* What needs to be done
In the court ruling excerpt, what date does the Chamber Summons application that the Interested Party asks the court to dismiss with costs bear?

16. It is submitted that Applicants are attempting to mislead this Court by stating that Schedule 6A U) (ii) of the Advocates Remuneration Order provides that the instruction fee should have been assessed to a maximum of Ksh. 100,000.

17. According to them, the Deputy Registrar as the taxing master correctly stated that the taxing officer has a discretion to increase the minimum provided figure based on a number of factors including the following:a.The nature and importance of the course or matterb.The amount or value of the subject matterc.The interest of the parties.d.The general conduct of the parties.e.The Complexity of the issues raised and novel points of law.f.The time, research and skill expended in the brief.g.The volume of documents involved.

18. It is the IP’s case that the Applicants have failed to substantially explain how the Deputy Registrar erred in her finding in awarding them the instruction fees.

19. It is also their case that the Applicants objected against the amounts taxed in the items 7, 13, 16, 23 & 24, but failed to address the items in both their supporting affidavit and their submissions dated 30th January 2025.

20. The IP contends that the Taxing Officer found that these items had been drawn to scale and proceeded to allow them as drawn.

21. The Interested Party prays that this Honourable Court does proceed to dismiss the Chamber Summons application dated 15th May 2024 with costs.

Determination; 22. In determining whether this court should interfere with the taxing officer’s findings on taxation, I am guided by the case of Republic vs. Ministry of Agriculture & 2 others Ex parte Muchiri W’njuguna & 6 Others [2006] eKLR wherein it was held follows:“The taxation of costs is not a mathematical exercise; it is entirely a matter of opinion based on experience. A Court will not, therefore, interfere with the award of a taxing officer, particularly where he is an officer of great experience, merely because it thinks the award somewhat too high or too low; it will only interfere if it thinks the award so high or so low as to amount to an injustice to one party or the other…. The court cannot interfere with the taxing officer’s decision on taxation unless it is shown that either the decision was based on an error of principle, or the fee awarded was manifestly excessive as to justify an interference that it was based on an error of principle.”

* Listed entries

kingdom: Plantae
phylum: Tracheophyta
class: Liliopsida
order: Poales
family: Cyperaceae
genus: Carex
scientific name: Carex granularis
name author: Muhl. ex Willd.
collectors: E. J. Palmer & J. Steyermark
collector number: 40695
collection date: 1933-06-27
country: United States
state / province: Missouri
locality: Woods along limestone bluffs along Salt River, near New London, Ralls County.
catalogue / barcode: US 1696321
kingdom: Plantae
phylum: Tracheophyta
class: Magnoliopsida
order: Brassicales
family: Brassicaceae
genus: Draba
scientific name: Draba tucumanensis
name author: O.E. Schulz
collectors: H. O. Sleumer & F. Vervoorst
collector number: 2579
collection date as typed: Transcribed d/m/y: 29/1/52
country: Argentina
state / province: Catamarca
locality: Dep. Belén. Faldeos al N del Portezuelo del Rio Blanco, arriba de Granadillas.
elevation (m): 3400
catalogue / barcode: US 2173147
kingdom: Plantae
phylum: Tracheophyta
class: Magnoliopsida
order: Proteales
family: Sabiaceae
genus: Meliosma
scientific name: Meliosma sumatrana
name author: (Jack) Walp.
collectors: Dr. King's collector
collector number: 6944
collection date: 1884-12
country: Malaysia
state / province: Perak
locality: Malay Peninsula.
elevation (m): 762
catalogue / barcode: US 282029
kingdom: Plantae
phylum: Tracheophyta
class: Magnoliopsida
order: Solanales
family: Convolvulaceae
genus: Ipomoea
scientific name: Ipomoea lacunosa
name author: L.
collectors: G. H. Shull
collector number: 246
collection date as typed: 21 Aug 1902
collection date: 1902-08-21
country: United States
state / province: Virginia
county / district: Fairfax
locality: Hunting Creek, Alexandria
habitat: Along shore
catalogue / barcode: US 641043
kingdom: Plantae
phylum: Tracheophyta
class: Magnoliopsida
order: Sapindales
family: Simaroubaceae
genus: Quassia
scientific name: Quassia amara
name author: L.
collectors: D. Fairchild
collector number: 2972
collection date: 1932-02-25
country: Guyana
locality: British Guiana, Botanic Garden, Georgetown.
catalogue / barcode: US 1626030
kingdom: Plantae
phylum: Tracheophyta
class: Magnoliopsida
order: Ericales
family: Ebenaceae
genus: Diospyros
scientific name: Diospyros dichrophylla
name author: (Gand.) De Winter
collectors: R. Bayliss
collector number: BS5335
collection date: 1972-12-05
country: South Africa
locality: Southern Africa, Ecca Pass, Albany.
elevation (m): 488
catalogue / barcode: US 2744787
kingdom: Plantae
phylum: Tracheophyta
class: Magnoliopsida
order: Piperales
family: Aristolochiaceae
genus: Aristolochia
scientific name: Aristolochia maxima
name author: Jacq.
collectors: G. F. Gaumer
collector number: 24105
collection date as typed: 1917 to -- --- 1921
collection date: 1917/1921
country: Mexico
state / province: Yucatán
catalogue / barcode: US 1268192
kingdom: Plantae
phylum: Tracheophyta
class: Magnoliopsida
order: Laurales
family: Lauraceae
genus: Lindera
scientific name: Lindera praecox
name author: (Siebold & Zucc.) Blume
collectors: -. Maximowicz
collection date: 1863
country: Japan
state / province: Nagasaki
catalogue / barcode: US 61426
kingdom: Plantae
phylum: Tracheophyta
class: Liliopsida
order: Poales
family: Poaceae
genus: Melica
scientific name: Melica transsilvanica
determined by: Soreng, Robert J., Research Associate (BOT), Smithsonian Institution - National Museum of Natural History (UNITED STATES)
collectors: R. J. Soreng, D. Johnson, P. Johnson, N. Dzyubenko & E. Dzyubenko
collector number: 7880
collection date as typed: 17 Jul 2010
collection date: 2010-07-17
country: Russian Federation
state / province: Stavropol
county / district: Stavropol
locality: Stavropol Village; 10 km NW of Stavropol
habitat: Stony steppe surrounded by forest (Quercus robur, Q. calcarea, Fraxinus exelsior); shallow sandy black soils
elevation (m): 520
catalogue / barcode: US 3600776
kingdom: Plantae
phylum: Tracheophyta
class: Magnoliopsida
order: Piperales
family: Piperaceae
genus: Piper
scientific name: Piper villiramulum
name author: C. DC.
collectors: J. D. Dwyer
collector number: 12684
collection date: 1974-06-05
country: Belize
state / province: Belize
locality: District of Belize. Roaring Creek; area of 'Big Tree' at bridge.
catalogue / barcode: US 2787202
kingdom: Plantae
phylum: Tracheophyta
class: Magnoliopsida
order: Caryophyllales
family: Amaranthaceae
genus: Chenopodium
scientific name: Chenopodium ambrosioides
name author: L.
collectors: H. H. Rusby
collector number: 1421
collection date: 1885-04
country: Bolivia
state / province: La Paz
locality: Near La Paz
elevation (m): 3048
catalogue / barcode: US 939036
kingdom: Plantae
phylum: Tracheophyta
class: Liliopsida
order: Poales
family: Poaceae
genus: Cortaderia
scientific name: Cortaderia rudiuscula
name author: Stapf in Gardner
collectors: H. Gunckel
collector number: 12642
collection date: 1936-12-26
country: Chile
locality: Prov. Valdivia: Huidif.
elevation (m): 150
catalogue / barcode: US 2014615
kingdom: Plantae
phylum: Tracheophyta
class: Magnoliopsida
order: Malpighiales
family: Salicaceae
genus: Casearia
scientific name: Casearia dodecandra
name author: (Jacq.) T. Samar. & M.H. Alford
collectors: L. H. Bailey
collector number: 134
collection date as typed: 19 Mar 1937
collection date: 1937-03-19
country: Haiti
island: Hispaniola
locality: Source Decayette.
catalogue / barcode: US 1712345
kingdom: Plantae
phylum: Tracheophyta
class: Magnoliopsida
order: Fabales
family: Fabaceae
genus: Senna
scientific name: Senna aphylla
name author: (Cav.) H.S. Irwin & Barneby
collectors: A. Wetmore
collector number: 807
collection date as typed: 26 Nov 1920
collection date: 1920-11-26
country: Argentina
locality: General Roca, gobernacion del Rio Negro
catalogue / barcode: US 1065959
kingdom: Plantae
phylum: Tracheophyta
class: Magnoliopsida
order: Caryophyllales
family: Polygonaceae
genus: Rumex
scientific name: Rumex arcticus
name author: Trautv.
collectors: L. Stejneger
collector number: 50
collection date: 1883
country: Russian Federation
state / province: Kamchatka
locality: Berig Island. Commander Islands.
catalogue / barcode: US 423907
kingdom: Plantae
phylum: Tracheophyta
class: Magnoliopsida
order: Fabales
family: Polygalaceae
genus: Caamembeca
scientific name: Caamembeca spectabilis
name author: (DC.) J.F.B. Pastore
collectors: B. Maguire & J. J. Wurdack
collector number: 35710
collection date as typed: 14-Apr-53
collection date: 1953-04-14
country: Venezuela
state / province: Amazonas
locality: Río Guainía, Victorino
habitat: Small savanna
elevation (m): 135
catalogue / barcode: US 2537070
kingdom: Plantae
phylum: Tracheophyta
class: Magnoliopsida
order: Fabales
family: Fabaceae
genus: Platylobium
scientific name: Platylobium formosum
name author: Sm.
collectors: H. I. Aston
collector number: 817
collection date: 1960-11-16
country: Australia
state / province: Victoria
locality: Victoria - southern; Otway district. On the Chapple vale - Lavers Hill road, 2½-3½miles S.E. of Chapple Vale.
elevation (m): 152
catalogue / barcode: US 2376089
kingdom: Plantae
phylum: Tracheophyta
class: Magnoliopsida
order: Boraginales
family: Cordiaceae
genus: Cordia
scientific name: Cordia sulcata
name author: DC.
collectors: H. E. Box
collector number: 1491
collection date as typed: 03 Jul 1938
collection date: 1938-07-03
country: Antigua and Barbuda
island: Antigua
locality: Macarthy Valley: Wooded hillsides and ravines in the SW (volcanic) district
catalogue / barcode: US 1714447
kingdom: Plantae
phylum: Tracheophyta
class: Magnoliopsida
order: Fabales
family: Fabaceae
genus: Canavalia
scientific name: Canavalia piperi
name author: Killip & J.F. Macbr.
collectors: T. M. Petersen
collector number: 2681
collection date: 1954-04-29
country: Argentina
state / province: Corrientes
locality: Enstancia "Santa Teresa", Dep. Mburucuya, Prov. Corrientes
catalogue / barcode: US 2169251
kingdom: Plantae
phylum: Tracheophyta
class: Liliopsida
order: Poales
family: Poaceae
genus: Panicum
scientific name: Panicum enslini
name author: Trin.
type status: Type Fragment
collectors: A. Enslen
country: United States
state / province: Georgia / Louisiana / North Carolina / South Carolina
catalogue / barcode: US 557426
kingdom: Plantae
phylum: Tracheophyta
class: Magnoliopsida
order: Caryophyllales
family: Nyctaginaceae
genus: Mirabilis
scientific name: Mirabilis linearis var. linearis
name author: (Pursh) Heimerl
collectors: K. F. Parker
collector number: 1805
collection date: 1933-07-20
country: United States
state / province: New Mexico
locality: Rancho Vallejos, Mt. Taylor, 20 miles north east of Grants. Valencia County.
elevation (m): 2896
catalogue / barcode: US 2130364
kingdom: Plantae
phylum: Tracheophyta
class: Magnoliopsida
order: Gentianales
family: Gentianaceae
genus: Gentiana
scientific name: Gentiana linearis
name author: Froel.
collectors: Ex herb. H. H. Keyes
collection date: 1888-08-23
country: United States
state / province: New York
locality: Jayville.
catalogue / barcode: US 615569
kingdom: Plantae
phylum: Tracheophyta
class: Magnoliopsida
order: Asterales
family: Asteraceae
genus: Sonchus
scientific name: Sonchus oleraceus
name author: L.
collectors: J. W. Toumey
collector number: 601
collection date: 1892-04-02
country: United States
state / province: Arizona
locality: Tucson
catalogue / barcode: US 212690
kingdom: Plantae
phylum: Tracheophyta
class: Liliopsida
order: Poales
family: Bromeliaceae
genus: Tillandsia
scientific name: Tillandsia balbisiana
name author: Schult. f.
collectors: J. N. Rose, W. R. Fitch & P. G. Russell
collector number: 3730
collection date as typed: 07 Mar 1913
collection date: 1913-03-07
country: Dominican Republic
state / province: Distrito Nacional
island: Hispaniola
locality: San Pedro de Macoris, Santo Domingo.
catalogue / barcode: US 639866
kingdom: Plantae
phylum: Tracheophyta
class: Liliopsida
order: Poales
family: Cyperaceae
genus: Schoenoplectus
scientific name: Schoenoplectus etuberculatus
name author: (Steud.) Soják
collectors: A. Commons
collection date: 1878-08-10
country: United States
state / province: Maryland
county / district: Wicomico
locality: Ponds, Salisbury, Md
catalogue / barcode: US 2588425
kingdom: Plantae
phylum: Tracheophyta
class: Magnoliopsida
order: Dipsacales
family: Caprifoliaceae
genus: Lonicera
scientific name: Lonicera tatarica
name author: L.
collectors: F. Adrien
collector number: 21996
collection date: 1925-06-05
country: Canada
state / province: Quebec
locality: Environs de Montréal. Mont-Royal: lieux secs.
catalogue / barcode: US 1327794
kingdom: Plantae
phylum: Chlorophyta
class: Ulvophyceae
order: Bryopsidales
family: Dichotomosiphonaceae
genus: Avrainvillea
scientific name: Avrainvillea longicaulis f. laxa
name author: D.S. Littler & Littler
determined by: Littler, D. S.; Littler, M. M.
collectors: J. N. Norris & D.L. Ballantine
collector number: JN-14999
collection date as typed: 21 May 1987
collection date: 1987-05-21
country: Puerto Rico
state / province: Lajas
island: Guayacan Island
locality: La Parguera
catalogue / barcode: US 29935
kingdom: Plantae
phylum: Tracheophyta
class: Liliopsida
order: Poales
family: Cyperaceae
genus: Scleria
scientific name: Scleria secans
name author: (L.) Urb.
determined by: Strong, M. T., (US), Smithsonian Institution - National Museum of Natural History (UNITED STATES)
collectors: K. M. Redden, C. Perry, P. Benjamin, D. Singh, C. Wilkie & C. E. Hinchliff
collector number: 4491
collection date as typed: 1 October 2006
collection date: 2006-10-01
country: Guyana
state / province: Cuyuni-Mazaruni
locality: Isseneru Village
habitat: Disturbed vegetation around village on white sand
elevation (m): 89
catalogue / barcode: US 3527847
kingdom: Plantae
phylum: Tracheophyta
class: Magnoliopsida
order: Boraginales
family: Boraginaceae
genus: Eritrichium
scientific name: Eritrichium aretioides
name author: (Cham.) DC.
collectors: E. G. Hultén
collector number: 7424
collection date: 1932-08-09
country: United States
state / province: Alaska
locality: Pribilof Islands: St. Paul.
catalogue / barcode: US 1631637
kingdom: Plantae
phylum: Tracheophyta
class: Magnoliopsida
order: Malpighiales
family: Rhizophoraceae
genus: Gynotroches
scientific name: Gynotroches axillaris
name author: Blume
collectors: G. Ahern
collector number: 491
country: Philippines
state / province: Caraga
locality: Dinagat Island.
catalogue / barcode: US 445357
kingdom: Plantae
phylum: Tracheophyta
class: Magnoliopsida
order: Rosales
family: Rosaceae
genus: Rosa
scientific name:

* Answer for this exercise
15th May 2024